_Selected passage:_
======

Post-GDPR: Expect to be overwhelmed by data privacy requests

Organisations should expect to be inundated with requests for personal information from UK consumers, with two in five already planning to take advantage of their data privacy rights within six months of the new General Data Protection Regulation (GDPR) coming into force on 25 May 2018.

Under the new GDPR, European Union (EU) residents will have greater control over their personal data. Currently, EU residents already have the right to ask a company what personal data is held on them (e.g. gender, age, location, sexual preference, religious beliefs, passport/ driver’s licence information, etc.). Post-GDPR, consumers will also have enhanced rights to ask to have their data deleted (‘right to be forgotten’). Businesses will be required to sufficiently respond to these requests within one month of receiving the request.

The findings of the survey come as consumers reveal an increasing need to regain control over their personal data as trust in businesses to protect data fades, and as more and more consumers express a desire to put organisations to the test to understand whether they value consumer rights.

>See also: GDPR from a consumer perspective

“In light of recent events surrounding the use of personal data by social media, and other, companies, consumers are taking much more of an interest in how their data is used and stored by businesses across many industry sectors,” said Mike Palmer, executive vice president and chief product officer, Veritas.

“With a flood of personal data requests coming their way in the months ahead, businesses must retain the trust of consumers by demonstrating they have comprehensive data governance strategies in place to achieve regulatory compliance.”

The driving force behind a rise in data privacy requests

The forthcoming GDPR will impact any organisation that gathers, processes or stores the personal data of individuals in the EU. The research shows UK consumers welcome their enhanced privileges. Of those that intend to exercise their rights, two-thirds (65%) plan to request access to the personal data a company holds on them, while the majority (71 per cent) intend to exercise their right to be forgotten under the new regulations.

Key drivers for exercising data privacy rights

• Increased control over personal data: Over half of respondents don’t feel comfortable having personal data sit on systems that they have no control over.
• A clearer understanding of what data companies hold on them: 56% want to understand exactly what personal information companies hold on them.

======

_Data rows:_

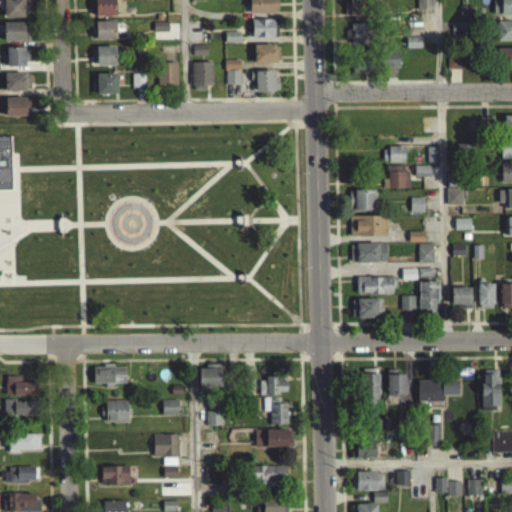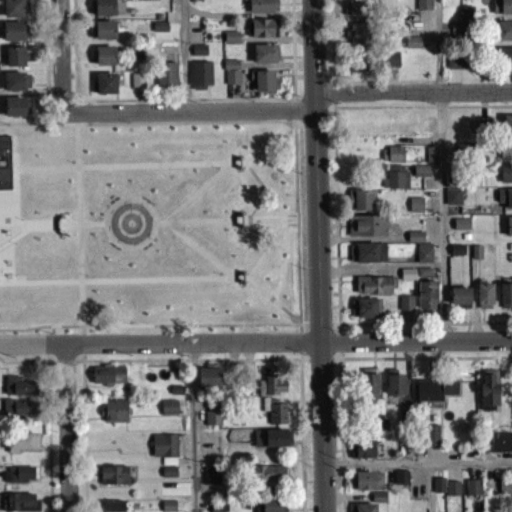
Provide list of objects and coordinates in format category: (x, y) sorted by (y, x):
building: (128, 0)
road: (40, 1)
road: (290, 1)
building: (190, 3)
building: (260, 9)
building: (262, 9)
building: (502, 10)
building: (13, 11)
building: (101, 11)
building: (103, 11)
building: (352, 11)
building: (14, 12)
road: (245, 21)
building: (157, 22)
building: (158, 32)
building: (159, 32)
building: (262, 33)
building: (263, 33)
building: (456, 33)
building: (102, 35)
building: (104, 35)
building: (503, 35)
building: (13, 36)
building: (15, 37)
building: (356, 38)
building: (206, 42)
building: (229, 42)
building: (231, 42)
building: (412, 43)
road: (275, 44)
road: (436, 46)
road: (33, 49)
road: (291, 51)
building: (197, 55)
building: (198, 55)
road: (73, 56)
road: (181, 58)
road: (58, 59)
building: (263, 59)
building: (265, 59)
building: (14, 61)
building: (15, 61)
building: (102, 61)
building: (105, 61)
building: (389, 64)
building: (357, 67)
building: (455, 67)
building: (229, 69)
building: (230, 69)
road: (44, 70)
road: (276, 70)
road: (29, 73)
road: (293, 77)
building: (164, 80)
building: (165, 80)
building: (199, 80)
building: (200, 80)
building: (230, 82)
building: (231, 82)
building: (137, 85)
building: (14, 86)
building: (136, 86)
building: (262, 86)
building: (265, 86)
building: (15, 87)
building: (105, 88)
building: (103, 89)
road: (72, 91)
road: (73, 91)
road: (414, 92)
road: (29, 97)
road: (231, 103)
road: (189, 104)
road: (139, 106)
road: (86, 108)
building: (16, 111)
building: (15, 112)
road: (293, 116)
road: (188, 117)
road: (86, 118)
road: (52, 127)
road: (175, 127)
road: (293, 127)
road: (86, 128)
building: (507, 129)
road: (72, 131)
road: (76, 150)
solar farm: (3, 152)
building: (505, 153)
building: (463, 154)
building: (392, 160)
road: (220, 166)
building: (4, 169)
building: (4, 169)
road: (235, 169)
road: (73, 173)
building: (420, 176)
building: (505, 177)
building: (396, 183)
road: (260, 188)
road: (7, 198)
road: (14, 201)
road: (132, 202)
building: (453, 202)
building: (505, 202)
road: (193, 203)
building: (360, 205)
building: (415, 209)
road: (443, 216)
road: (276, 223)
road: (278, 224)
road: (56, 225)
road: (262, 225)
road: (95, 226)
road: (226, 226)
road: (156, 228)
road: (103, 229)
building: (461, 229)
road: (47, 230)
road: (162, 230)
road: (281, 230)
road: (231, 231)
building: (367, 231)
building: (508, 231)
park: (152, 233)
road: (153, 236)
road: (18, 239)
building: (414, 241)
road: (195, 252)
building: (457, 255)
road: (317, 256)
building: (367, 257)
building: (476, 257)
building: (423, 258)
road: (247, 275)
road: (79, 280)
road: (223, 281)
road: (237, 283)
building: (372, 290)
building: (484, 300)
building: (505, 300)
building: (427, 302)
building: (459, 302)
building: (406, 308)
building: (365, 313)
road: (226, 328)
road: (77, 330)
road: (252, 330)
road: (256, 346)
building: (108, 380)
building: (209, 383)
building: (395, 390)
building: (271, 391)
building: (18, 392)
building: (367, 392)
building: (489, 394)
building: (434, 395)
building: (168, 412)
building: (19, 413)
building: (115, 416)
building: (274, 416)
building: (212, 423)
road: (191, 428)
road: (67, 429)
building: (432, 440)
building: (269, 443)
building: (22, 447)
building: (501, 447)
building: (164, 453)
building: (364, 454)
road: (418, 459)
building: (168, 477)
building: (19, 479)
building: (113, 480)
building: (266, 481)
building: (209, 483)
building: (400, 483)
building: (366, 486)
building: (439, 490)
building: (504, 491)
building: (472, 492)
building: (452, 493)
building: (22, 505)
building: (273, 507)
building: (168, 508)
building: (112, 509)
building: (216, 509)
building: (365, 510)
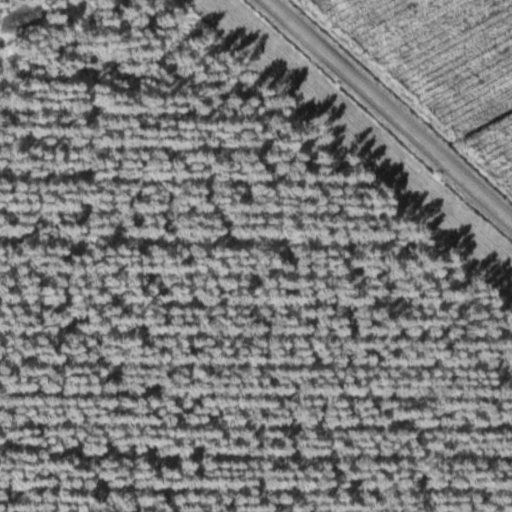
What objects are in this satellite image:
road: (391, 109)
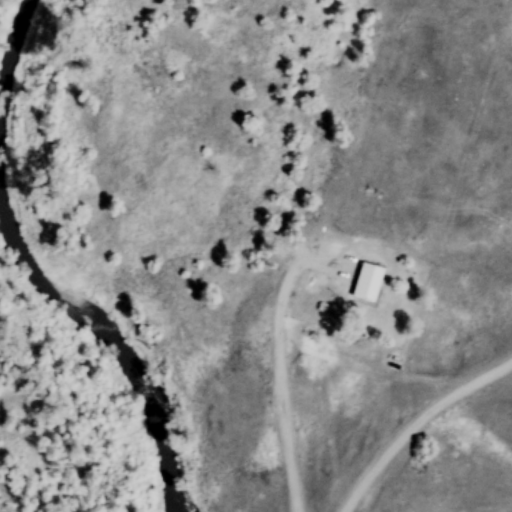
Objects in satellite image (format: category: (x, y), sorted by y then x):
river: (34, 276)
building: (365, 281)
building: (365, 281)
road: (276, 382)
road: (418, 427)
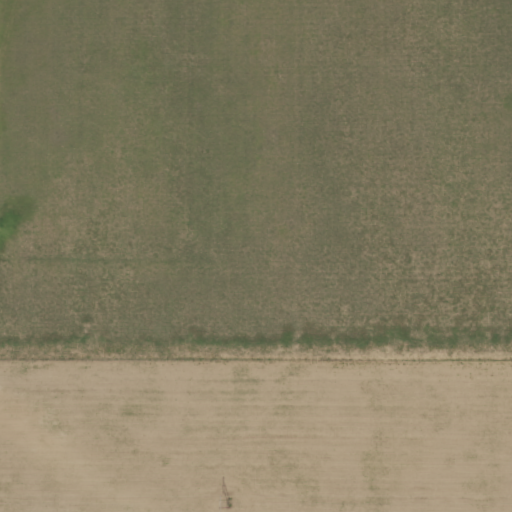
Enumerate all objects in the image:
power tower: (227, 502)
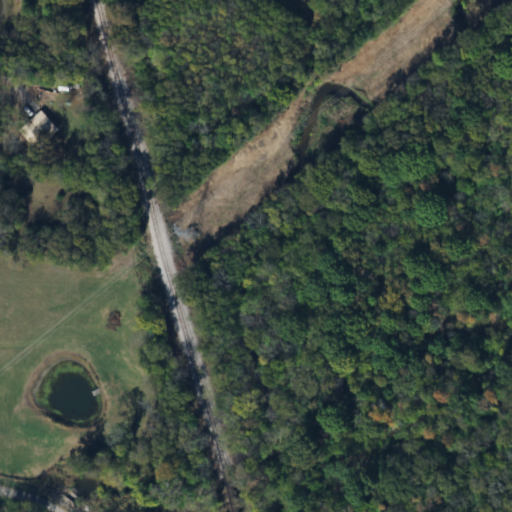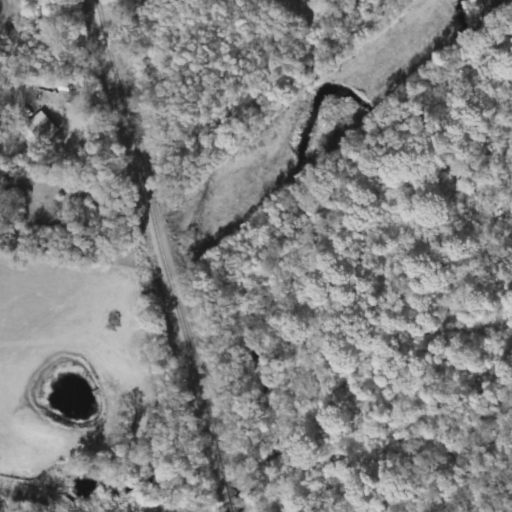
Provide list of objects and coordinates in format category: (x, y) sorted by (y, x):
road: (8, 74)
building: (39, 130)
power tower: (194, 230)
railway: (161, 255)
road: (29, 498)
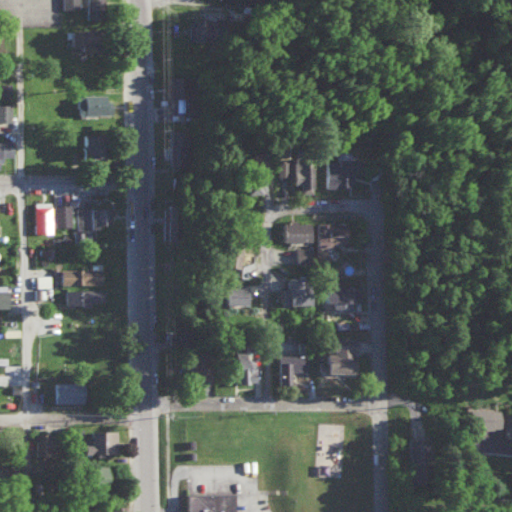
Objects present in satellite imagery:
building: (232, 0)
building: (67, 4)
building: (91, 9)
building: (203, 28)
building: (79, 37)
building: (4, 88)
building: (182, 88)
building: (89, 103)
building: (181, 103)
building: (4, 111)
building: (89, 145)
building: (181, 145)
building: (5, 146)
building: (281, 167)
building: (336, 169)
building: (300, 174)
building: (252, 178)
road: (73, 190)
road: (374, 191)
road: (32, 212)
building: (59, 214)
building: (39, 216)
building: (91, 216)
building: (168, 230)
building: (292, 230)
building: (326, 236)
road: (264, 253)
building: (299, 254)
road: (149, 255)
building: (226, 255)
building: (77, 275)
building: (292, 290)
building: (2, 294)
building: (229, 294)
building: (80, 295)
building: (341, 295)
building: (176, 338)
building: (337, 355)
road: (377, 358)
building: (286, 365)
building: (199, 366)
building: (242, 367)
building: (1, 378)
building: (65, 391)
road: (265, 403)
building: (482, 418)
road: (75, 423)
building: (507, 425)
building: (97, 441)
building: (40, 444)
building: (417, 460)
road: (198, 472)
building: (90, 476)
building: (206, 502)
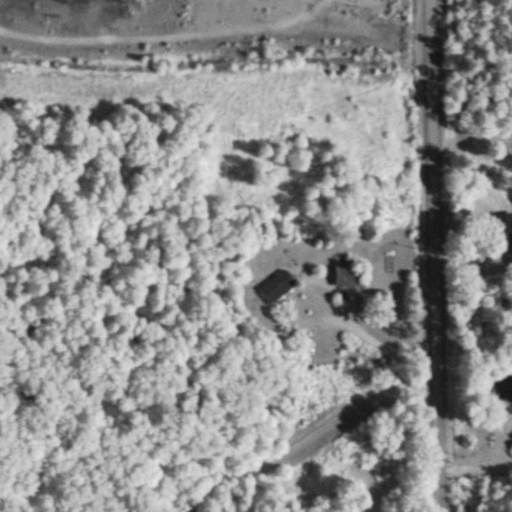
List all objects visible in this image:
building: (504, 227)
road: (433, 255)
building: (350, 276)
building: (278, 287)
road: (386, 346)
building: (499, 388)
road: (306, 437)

======

_To be done:_
**A.** Do the following statements agree with the GDPR article? For each one, answer yes or no and quote the words from the article that decide it.
(i) Businesses must respond to these requests within one month of receiving them.
(ii) The GDPR comes into force on 25 May 2019.
(iii) Mike Palmer is the chief executive officer of Veritas.
**B.** Using the GDPR article, answer these questions:
(i) What share of UK consumers already plan to use their data privacy rights within six months of the GDPR coming into force?
(ii) Among those who intend to exercise their rights, what percentage intend to exercise their right to be forgotten?
(iii) What percentage of respondents want to know exactly what personal information companies hold on them?
**C.** Carry on the GDPR article from the point where it stops.
The material comes from a source unrelated to the GDPR article.

_Responses for each task:_
**A.**
(i) Yes: "Businesses will be required to sufficiently respond to these requests within one month of receiving the request."
(ii) No: "coming into force on 25 May 2018"
(iii) No: "executive vice president and chief product officer, Veritas"

**B.**
(i) Two in five
(ii) 71 per cent
(iii) 56%

**C.**
>See also: The winding road to GDPR compliance

• Data breaches increase the likelihood of receiving requests for personal data: Nearly half of respondents will exercise their rights to request personal data and/or have that data deleted, if a company that holds their personal information suffers a data breach.
• Businesses are not trusted to protect personal data: Over a third intend to exercise their data privacy rights because they do not trust companies to effectively protect their personal data.
• Consumers want to put companies to the test: 27% want to test businesses to understand how much their consumer rights are valued before deciding whether to continue doing business with them.
• Consumers want to get revenge: 8% will exercise their data privacy rights simply to irritate a company that they feel has mistreated them.

Under the impending GDPR, this influx of personal data requests will need to be answered by organisations within a one month time limit. But meeting this timeframe may be difficult as many organisations have limited visibility into what data they have and where it is located.

>See also: Practical steps to deal with the GDPR 

Most consumers do not expect organisations to be capable of fulfilling their requests under the new regulation. The majority believe that organisations won’t be able to find and/or delete all of the personal data that is held on them, and a fifth believe that businesses will only be able to deliver up to 50% of the personal data they hold.

“It’s imperative that businesses embrace technology that can help them respond to these requests quickly, with a high degree of accuracy. This means having the ability to see, protect and access all of the personal data they hold regardless of where it sits within their organisation. Businesses that fail to recognise the importance of responding effectively and efficiently to personal data requests will be putting their brand loyalty and reputation at stake,” added Palmer.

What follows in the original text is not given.